Future studies can build on the limitations of our model to expand these findings. Even though crucial properties of the BBB are mainly exerted by endothelial cells, BBB functioning relies on complex interactions between endothelial cells, pericytes, astrocytes, and immune cells [73]. As we were not able to evaluate possible interactions between adjacent cells, it would be interesting to observe effects on co-cultured endothelial cells. For example, astrocytes communicate with endothelial cells in multifaceted cell-cell contact influencing cellular physiology [74]. Moreover, there are approaches to co-culture endothelial cells with neurons to assess possible interactions [75]. Besides co-culturing three-dimensional (3D) culturing might be an elucidating approach. Our cell culturing only allows two-dimensional (2D) growth, nonetheless, this does not fully represent the 3D cellular expansion in vivo [76]. 2D culturing inhibits the possibility of cells to build tissue-like assemblies. However, 3D culturing allows cells to grow in a microenvironment allowing them to expand three-dimensionally and interact with surroundings as well as adjacent cells [76]. Captivatingly, Faley et al. already showed that induced pluripotent stem cell-derived human brain microvascular endothelial cells are capable to form confluent 3D monolayers [77], which makes 3D culturing even more attractive.

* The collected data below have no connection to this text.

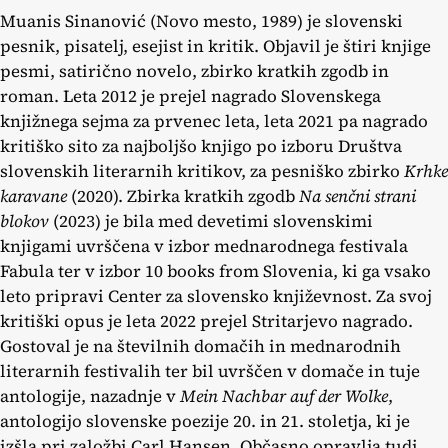
Muanis Sinanović (Novo mesto, 1989) je slovenski
pesnik, pisatelj, esejist in kritik. Objavil je štiri knjige
pesmi, satirično novelo, zbirko kratkih zgodb in
roman. Leta 2012 je prejel nagrado Slovenskega
knjižnega sejma za prvenec leta, leta 2021 pa nagrado
kritiško sito za najboljšo knjigo po izboru Društva
slovenskih literarnih kritikov, za pesniško zbirko
Krhke
karavane
(2020). Zbirka kratkih zgodb
Na senčni strani
blokov
(2023) je bila med devetimi slovenskimi
knjigami uvrščena v izbor mednarodnega festivala
Fabula ter v izbor 10 books from Slovenia, ki ga vsako
leto pripravi Center za slovensko književnost. Za svoj
kritiški opus je leta 2022 prejel Stritarjevo nagrado.
Gostoval je na številnih domačih in mednarodnih
literarnih festivalih ter bil uvrščen v domače in tuje
antologije, nazadnje v
Mein Nachbar auf der Wolke
,
antologijo slovenske poezije 20. in 21. stoletja, ki je
izšla pri založbi Carl Hansen. Občasno opravlja tudi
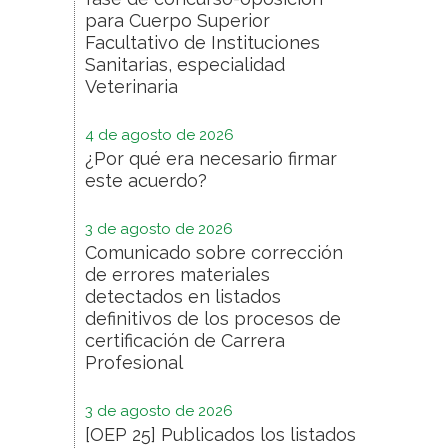
para Cuerpo Superior
Facultativo de Instituciones
Sanitarias, especialidad
Veterinaria
4 de agosto de 2026
¿Por qué era necesario firmar
este acuerdo?
3 de agosto de 2026
Comunicado sobre corrección
de errores materiales
detectados en listados
definitivos de los procesos de
certificación de Carrera
Profesional
3 de agosto de 2026
[OEP 25] Publicados los listados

Additionally, rising attention is paid to diblock PEO-PPO polymers compared to the triblock P188. The structure of diblock polymers modifies the hydrophilic-lipophilic balance possible without changing the molecular weight [78]. Moreover, they have been shown to successfully stabilize impaired membranes in vivo [78]. Therefore, diblock copolymers have the potential to affect multiple chemical and biomedical applications, in compromised cell membranes [78].

5. Conclusions

In this in vitro study, the effect of P188 treatment upon reoxygenation was observed in simulated TBI, applying mild-to-moderate and severe damage. While we were able to see direct protective effects in mild-to-moderate in vitro TBI, supporting our hypothesis, only metabolic activity was influenced by P188 after severe injury. The exact mechanisms underlying endothelial protection and the influence of P188 on interactions with adjacent cells deserve to be further elucidated.